Thursday, June 10, 2010

Process and Thread In Linux

Process:
A process is a unit of execution that can be scheduled. Examples include the shell in Linux, and the invocation of a command from the shell. In Linux, one can find process manipulation functions in the header file unistd.h. A process is identified by pid_t, defined in sys/types.h, where pid refers to the Process ID. Linux has a special process called init from which all other processes are spawned. The init process has an ID of 1. The ID of the process your program
is running in can be obtained with the function getpid(). Every process, except init, has a parent process. The parent’s ID can also be obtained with the function getppid(). To view all processes running on a system, the user can use the shell command ps with the option -e. Each process’s ID, parent’s ID, and command that started it is displayed. To end a process, the kill command can be executed with the process’s ID as an argument. When killing a process, the kernel sends a SIGTERM signal to it. A handler could be implemented in the program to intercept the signal so that, for example, files or connections could be released before stopping the process gracefully.
When a program is running, it can be terminated with the exit function. There are several ways to create a process. The first is with the system function, which will run the command given as an argument in a shell. The second is to fork the process; a new child process will begin running the exact same program as its parent, beginning at the statement after the fork command.
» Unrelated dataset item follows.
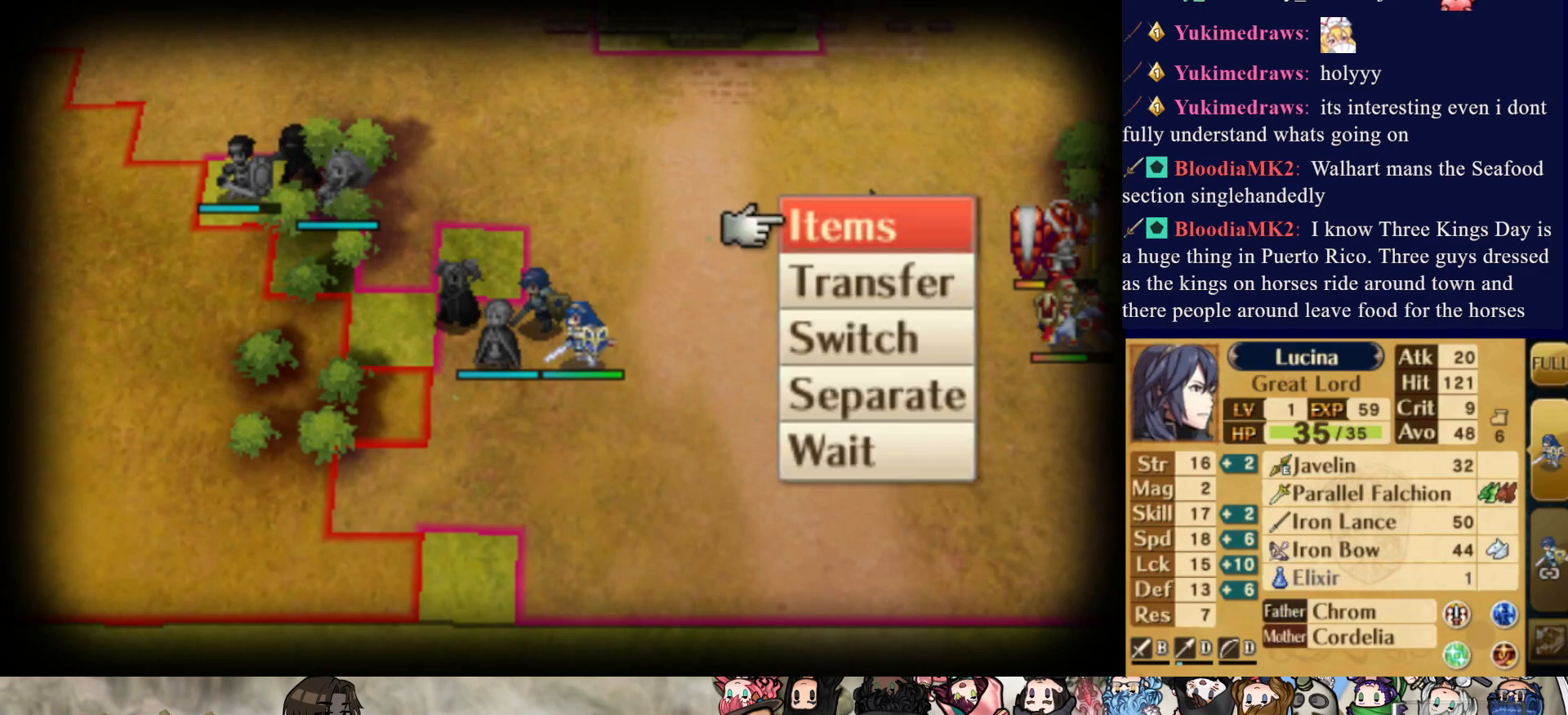
{"buttons": [], "events": []}
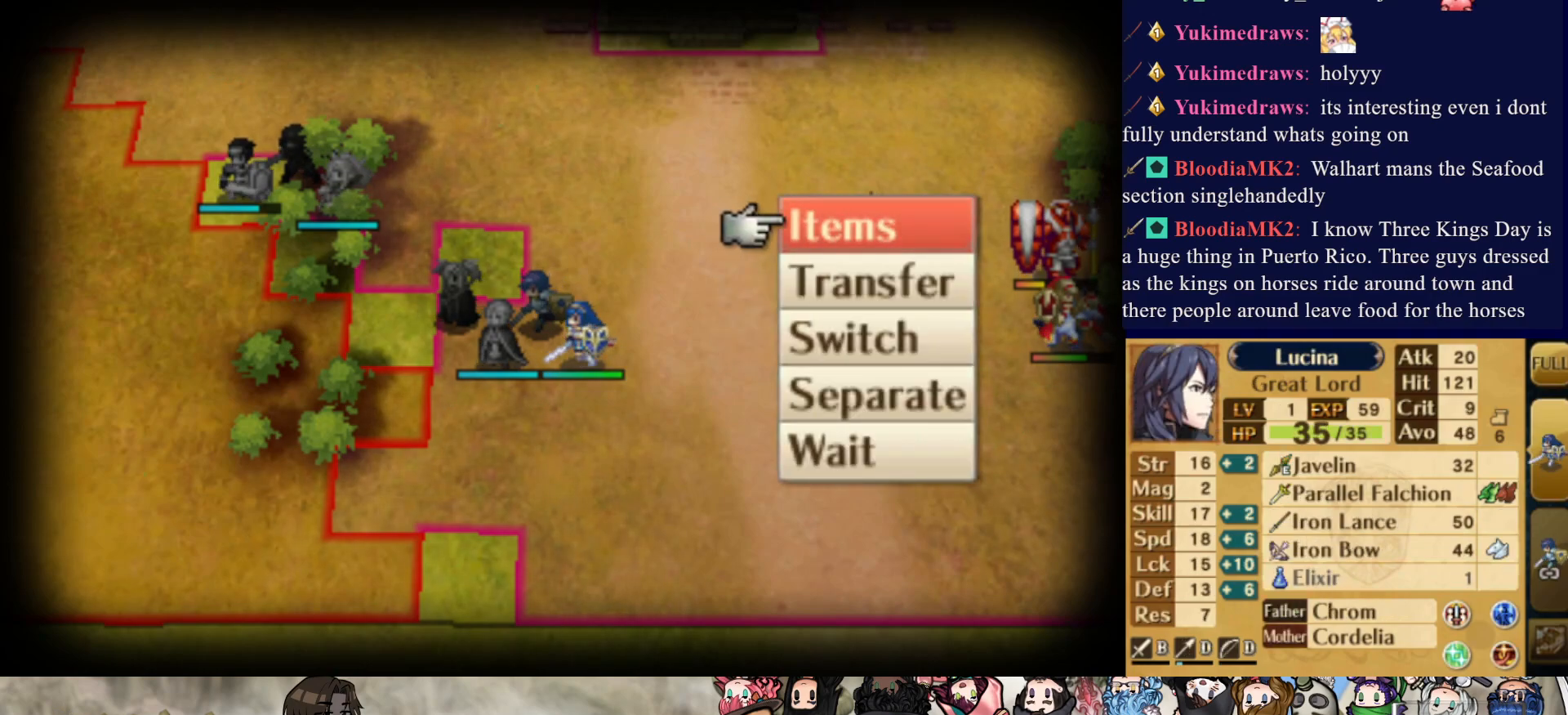
{"buttons": [], "events": [[217, "CIRCLE", "down"], [333, "CIRCLE", "up"]]}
All memory is copied from one process to the other, and no memory is shared between them. Conflicts could arise from the use of resources such as files. Finally, the exec function can switch the program being run altogether. Using exec does not result in concurrency like fork can; it only changes the program. It is as though the code has been swapped out for new code. Note that while it used to be fashionable to create multiple processes for each program, there is a big performance hit for creating and communicating between them, so it is much less prudent to do this today. An exception is agent-style programming where multiple processes are still used.
It is sometimes desirable to give a particular process more execution time than the others. This can be done with the nice command, where a lower number means higher priority.

Thread:
Threads are often a preferable alternative to processes, especially for simple tasks. While a process is handled by the kernel, threads are contained and managed by processes. This results in higher performance and the ability to share memory. In fact, thread creation is 10 to 100 times faster than process creation. Despite these pros for using threads, there are dangers involved as well. Because memory is shared between threads, data must be thread-safe; that is, mechanisms must be put into place to ensure that the integrity of data is maintained even if multiple threads are trying to access it at the same time. Furthermore, race conditions can occur where the order and timing of events between multiple threads unexpectedly determine the outcome of a procedure. For example, suppose that a user starts a chat on one server, thereby getting channel-operator privileges. At the same time, a second user with the same name tries to start another chat on the same network, but on a different server. Neither server has received notice of the other server’s channel allocation, so the users will be able to access each others’ chats with higher privileges because they have the same name. To create a thread in Linux, the pthread_create function is used:
int pthread_create(
pthread_t * thread,
pthread_attr_t * attr,
void * (*start_routine)(void *),
void * arg;
The new thread will execute concurrently with the calling thread. The function start_routine will be called with the argument arg when the new thread starts, and attr indicates the attributes to be applied to the new thread. When start_routine ends, the thread will be terminated implicitly. Alternatively, the thread can be explicitly terminated with pthread_exit. If the thread was joined to another, the joined thread will begin execution when this thread has terminated via
either method. A thread may be run in detached mode with the function pthread_detach, guaranteeing that memory resources consumed in the function’s argument thread will be freed immediately when the thread terminates. This causes the thread to be nonjoinable, so other threads cannot synchronise on the termination of this thread. To help make programs run thread-safe, a pthread_mutex may be used. Such a mutual exclusion mechanism will help ensure that concurrent access to certain data is thread-safe. The function pthread_mutex_lock may be called in an attempt to get exclusive access to the data it protects for a particular thread. If another thread already has the lock, the calling thread will be suspended until the lock is released. To unlock access, pthread_mutex_unlock is used. Note that the pthread facilities are available as C code. It may be desirable to make use of them in C++. One way to do this is to use a C++ class that contains a reference to a thread via the pthread_t type. When the thread is created in the class’s initialization code, a static (non-class) function can be called via start_routine. Then, this main entry point for the thread can call back to a class function via its argument.